Kanada 2015: So schwierig wird das Halbfinale für die DFB-Frauen

Kanada 2015 : So schwierig wird das Halbfinale für die DFB-Frauen

Das Duell gegen die USA ist das nächste vorweggenommene Endspiel.

Montréal. Es gibt eine Menge Gewohnheiten bei der deutschen Frauen-Nationalmannschaft, die durchaus zum Schmunzeln animieren. Beispielsweise ist es an Spieltagen ein Brauch, dass Koch Hannes Flade die seit jeher verlangte Leibspeise Pfannkuchen zubereitet. Erlaubt ist, was stark macht. Und endgültig ulkig wird es, wer in Montréal vor einem Match den ebenfalls obligatorischen Spaziergang mit Ball verfolgt. Grünflächen am viel befahrenen Boulevard René Levesque gibt es in der näheren Umgebung nicht so viele, weshalb der kurze Fußweg aus dem Teamhotel in den Square Dorchester ausreichen muss. Ein Mini-Park mit einem Reiter-Denkmal. Dazwischen schießen Skater über die Wege, erholen sich Rentner auf den Holzbänken. Und mittendrin auf leicht abschüssigen Rasenflächen pflegen deutsche Fußballerinnen ihr beliebtes Kreisspiel.
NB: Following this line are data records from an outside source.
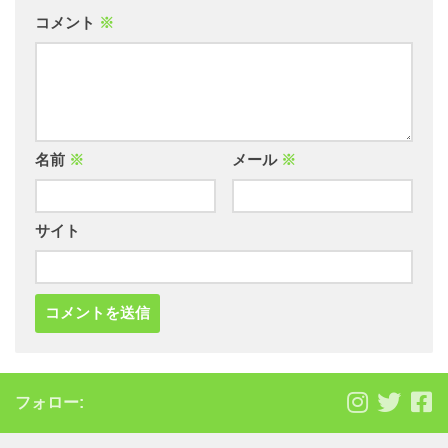
コメント
※
名前
※
メール
※
サイト
フォロー:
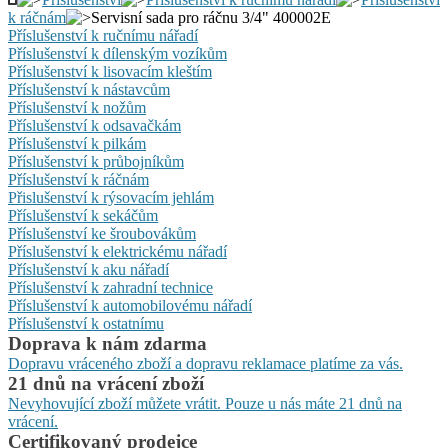
k ráčnám
Servisní sada pro ráčnu 3/4" 400002E
Příslušenství k ručnímu nářadí
Příslušenství k dílenským vozíkům
Příslušenství k lisovacím kleštím
Příslušenství k nástavcům
Příslušenství k nožům
Příslušenství k odsavačkám
Příslušenství k pilkám
Příslušenství k průbojníkům
Příslušenství k ráčnám
Přislušenství k rýsovacím jehlám
Příslušenství k sekáčům
Příslušenství ke šroubovákům
Příslušenství k elektrickému nářadí
Příslušenství k aku nářadí
Příslušenství k zahradní technice
Příslušenství k automobilovému nářadí
Příslušenství k ostatnímu
Doprava k nám zdarma
Dopravu vráceného zboží a dopravu reklamace platíme za vás.
21 dnů na vrácení zboží
Nevyhovující zboží můžete vrátit. Pouze u nás máte 21 dnů na
vrácení.
Certifikovaný prodejce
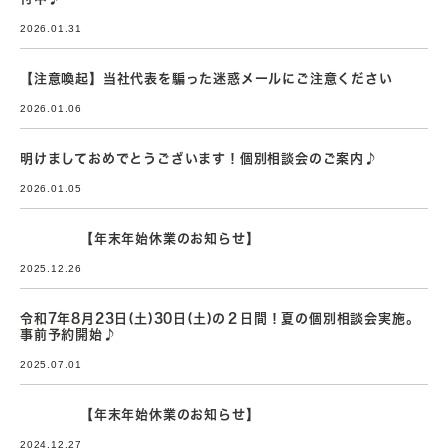
2026.01.31
【注意喚起】当社代表を騙った迷惑メールにご注意ください
2026.01.06
明けましておめでとうございます！個別相談会のご案内♪
2026.01.05
【年末年始休業のお知らせ】
2025.12.26
令和7年8月23日(土)30日(土)の２日間！夏の個別相談会実施。
事前予約開始♪
2025.07.01
【年末年始休業のお知らせ】
2024.12.27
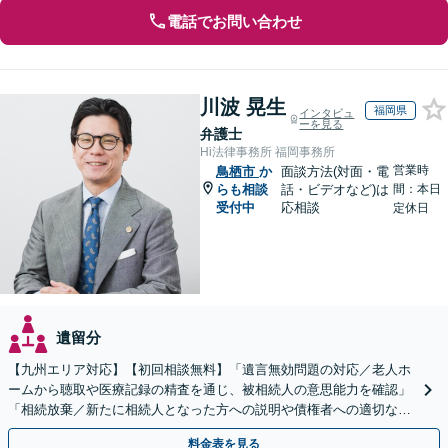
電話でお問い合わせ
川波 晃生
福岡県
インタビュ
ーを見る
弁護士
Hi法律事務所 福岡事務所
営業時
鳥栖市
か
面談方法(対面・電
らも相談
話・ビデオなど)は
間：本日
受付中
応相談
定休日
遺留分
【九州エリア対応】【初回相談無料】「遺言無効問題の対応／老人ホ
ームから聴取や医療記録の精査を通じ、被相続人の意思能力を確認」
「相続放棄／新たに相続人となった方への説明や債権者への適切な対
応まで、きめ細やかにサポート」【休日・夜間相談可】
料金表を見る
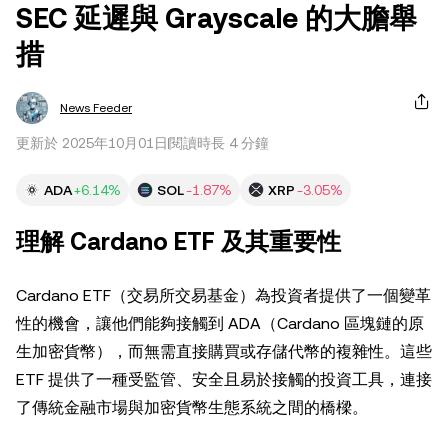
SEC 延遲與 Grayscale 的大膽舉
措
News Feeder
更新於 2025年10月01日
閱讀時長 4 分鐘
ADA
+6.14%
SOL
-1.87%
XRP
-3.05%
理解 Cardano ETF 及其重要性
Cardano ETF（交易所交易基金）為投資者提供了一個變革
性的機會，讓他們能夠接觸到 ADA（Cardano 區塊鏈的原
生加密貨幣），而無需直接購買或存儲代幣的複雜性。這些
ETF 提供了一種受監管、安全且易於接觸的投資工具，連接
了傳統金融市場與加密貨幣生態系統之間的橋樑。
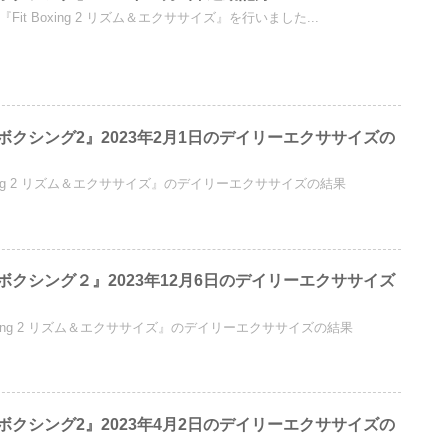
ソフト『Fit Boxing 2 リズム＆エクササイズ』を行いました...
クシング2』2023年2月1日のデイリーエクササイズの
Boxing 2 リズム＆エクササイズ』のデイリーエクササイズの結果
クシング２』2023年12月6日のデイリーエクササイズ
 Boxing 2 リズム＆エクササイズ』のデイリーエクササイズの結果
クシング2』2023年4月2日のデイリーエクササイズの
Vielleicht gar nicht so ideal. Dennoch wird an solchen Ritualen bei dieser Frauen-WM nicht gerüttelt. Jetzt erst recht nicht mehr.

Kraftakt gegen US-Girls nichtauf Knopfdruck zu wiederholen

Wenn nun der Halbfinal-Schlager gegen die USA (Mittwoch, 1 Uhr MESZ) ansteht, dann wird sich das Prozedere genauso wiederholen. Denn nach dem Viertelfinal-Drama gegen Frankreich (5:4 n.E, 1:1 n.V.) ist der zweifache Weltmeister Deutschland endgültig an einem Punkt angelangt, an dem er nur noch gewinnen kann. „Wir wussten doch nach der Auslosung, welch schwerer Weg uns erwarten würde“, sagt Silvia Neid, die intern immer von der Runde der letzten Acht als entscheidendes Nadelöhr gesprochen hatte. Dass sich ihr Team da durchgequält hat, macht die Bundestrainerin stolz. „Unter den besten vier Teams der Welt zu stehen, tut uns gut“, sagt die 51-Jährige, „vielleicht geht noch was“.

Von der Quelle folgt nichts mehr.